» **TASK REQUIREMENTS**: In the blue-green deployment text, what change caused a downstream service to crash during the 2 AM incident?

I remember the night my team pushed a minor update to our order service and watched half the requests fail because the new API contract broke an internal dependency. Users saw “500” errors for two minutes before we could roll back. That was the moment I decided rolling updates were no longer acceptable for any service under my watch. We needed a deployment strategy that gave us surgical control, instant rollback, and zero impact on traffic. This article walks through exactly how I built that system using Spring Boot, Kubernetes, Istio, and Spring Cloud Gateway.
Why This Idea Came to Mind
The incident happened at 2 AM. A simple field rename in a JSON response caused a downstream service to crash. Rolling updates keep two versions alive simultaneously, which means during the transition, some requests hit the old version and some hit the new. If there’s a breaking change, you risk partial failures. I needed a way to deploy the new version, verify it completely in isolation, and then switch traffic atomically. Blue-green deployment became my answer. And to make it production-ready, I combined Kubernetes for infrastructure, Istio for traffic management, and Spring Cloud Gateway for intelligently steering requests.

» **AVAILABLE DATA**:
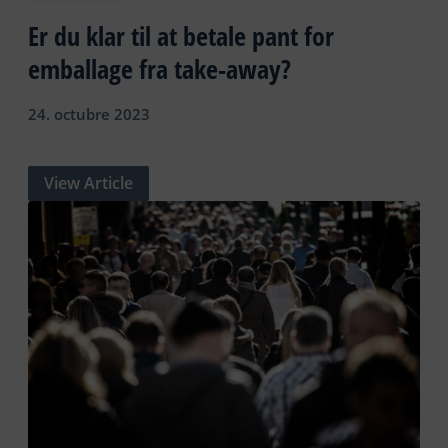
Er du klar til at betale pant for
emballage fra take-away?
24. octubre 2023
View Article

» **RESULT OF THIS EXERCISE**: A simple field rename in a JSON response.